Data supplied:
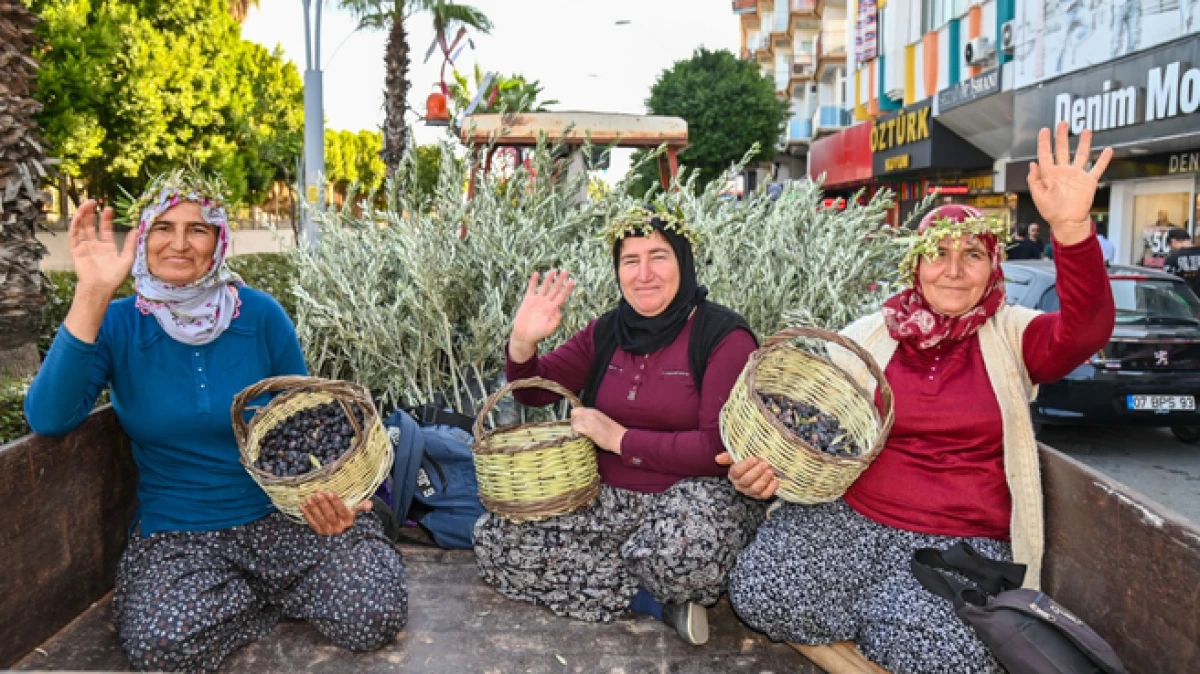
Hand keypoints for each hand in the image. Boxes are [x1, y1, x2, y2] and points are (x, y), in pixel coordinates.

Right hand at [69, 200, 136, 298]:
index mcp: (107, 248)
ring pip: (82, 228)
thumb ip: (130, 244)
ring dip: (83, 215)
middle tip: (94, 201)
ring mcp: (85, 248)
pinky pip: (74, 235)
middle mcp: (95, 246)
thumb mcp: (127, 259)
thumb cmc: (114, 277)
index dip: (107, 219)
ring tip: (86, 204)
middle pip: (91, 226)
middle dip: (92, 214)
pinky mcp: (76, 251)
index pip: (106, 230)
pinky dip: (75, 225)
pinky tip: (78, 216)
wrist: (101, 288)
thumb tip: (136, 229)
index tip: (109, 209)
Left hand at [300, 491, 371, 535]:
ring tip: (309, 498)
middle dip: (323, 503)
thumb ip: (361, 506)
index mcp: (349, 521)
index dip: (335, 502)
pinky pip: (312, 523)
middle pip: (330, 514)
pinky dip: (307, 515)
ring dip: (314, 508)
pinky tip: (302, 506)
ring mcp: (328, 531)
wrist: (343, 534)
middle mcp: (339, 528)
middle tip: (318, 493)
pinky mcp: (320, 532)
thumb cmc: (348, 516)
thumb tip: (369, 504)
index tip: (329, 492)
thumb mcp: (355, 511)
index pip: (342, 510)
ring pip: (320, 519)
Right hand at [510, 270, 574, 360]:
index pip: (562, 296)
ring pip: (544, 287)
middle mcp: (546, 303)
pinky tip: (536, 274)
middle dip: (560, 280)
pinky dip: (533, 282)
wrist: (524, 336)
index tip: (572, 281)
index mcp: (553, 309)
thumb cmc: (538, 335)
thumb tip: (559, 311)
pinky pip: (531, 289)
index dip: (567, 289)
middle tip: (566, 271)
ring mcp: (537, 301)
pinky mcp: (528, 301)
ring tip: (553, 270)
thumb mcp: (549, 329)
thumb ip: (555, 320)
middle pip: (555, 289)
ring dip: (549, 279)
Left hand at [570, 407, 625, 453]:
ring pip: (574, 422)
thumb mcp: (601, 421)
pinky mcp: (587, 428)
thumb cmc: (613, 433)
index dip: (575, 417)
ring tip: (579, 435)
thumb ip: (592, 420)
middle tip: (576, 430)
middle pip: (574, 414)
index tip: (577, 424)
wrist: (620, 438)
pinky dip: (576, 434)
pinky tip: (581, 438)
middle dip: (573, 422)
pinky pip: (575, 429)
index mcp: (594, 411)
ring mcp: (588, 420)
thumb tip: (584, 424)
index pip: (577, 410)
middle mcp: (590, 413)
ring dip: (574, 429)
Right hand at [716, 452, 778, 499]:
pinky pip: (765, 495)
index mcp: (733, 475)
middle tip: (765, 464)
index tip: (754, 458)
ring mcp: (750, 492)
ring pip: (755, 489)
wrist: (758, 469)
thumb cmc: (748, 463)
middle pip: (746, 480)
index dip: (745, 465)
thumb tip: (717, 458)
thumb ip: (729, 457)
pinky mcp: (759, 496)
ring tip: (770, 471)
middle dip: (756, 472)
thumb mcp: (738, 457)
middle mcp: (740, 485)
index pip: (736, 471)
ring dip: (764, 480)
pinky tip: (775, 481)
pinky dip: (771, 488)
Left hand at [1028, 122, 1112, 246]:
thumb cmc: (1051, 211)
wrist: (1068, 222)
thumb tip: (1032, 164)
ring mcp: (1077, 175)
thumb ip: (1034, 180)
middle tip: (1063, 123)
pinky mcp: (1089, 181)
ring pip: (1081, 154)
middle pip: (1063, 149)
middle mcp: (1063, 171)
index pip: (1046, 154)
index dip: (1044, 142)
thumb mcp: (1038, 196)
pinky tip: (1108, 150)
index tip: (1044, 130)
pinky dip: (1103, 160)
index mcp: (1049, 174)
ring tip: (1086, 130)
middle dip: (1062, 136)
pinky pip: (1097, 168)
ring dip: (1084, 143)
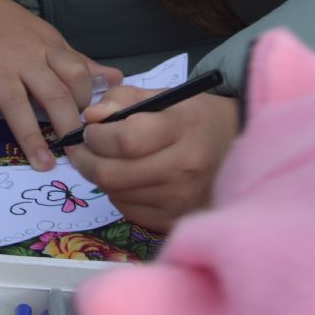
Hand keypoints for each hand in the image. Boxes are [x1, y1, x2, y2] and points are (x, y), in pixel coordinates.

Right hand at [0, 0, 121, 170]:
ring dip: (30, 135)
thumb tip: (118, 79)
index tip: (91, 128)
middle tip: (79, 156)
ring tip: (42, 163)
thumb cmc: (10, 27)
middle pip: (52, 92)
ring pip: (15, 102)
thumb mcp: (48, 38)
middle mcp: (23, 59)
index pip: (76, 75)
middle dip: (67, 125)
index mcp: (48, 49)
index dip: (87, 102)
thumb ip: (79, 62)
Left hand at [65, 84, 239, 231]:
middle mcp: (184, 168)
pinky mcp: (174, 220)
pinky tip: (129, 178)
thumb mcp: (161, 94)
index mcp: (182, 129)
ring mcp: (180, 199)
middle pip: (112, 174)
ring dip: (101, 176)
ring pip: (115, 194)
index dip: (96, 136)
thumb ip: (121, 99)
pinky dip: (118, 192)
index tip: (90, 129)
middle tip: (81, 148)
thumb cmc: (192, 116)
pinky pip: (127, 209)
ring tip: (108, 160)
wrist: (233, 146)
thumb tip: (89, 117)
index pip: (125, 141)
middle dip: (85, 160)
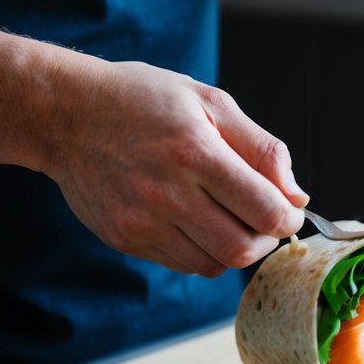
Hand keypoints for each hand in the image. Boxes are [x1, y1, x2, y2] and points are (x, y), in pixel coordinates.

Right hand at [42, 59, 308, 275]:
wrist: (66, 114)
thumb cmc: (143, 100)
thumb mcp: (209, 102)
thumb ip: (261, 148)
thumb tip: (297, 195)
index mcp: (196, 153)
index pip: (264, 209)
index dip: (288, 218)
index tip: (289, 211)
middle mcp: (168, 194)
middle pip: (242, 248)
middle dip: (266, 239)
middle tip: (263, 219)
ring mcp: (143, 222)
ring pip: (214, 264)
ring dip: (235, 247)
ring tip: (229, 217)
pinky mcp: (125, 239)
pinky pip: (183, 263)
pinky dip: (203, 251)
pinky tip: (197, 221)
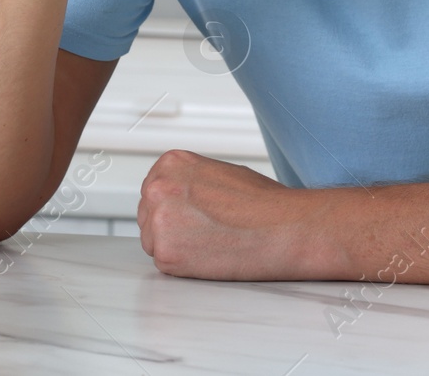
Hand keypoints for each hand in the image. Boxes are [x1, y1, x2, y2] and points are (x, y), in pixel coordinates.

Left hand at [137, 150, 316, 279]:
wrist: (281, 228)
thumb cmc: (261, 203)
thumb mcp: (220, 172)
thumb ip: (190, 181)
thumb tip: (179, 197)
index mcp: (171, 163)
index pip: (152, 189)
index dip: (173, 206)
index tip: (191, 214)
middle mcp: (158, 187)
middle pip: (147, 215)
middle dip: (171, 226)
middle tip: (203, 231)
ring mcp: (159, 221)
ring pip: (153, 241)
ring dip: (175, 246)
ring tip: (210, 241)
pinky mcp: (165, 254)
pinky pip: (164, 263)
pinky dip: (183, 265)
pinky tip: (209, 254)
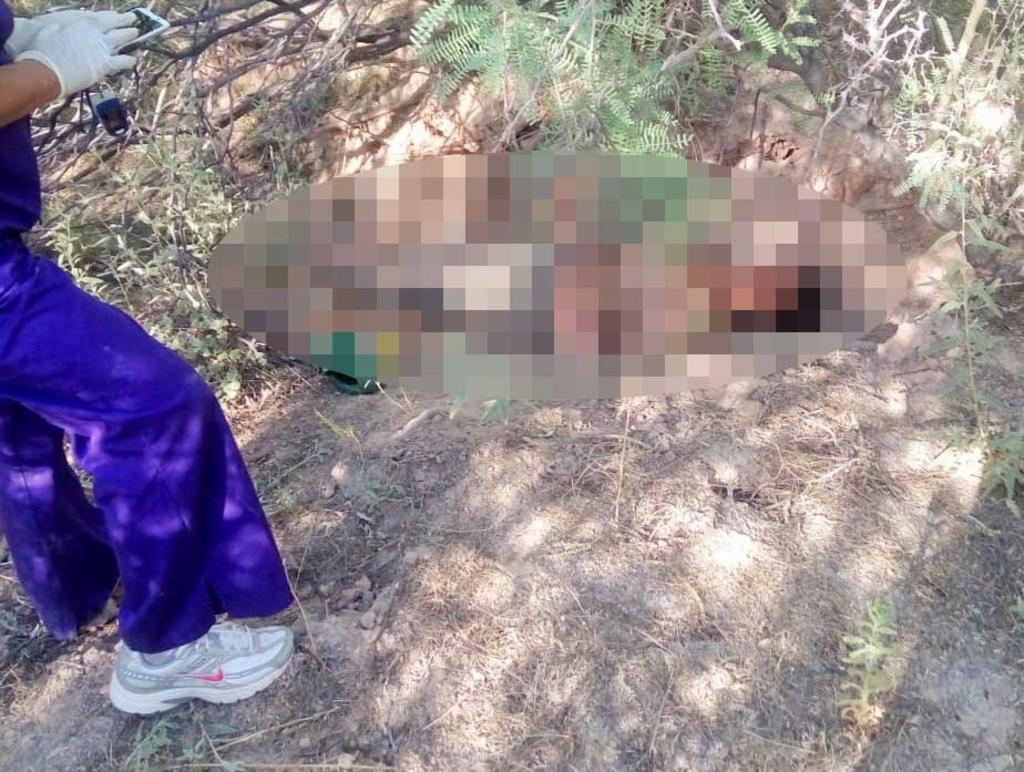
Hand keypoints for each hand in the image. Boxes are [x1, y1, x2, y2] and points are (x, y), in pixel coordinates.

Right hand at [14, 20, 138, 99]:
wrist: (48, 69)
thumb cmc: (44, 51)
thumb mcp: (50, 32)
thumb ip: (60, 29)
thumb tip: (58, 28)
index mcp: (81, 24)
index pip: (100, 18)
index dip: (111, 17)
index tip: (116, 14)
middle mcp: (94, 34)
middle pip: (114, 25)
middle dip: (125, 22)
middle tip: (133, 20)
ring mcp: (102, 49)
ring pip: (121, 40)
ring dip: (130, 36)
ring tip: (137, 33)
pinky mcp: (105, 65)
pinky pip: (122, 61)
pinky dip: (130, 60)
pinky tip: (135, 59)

Goal of the exercise: Begin with the line holding "ring mcp: (102, 49)" and end with the last line of the material. Copy all of them exactly.

Task result:
ring mcp: (102, 49)
ring pip: (121, 40)
ring dip: (130, 36)
ring tip: (137, 33)
pinky mcp: (105, 65)
pinky pip: (122, 61)
pinky dip: (130, 60)
pinky tip: (135, 59)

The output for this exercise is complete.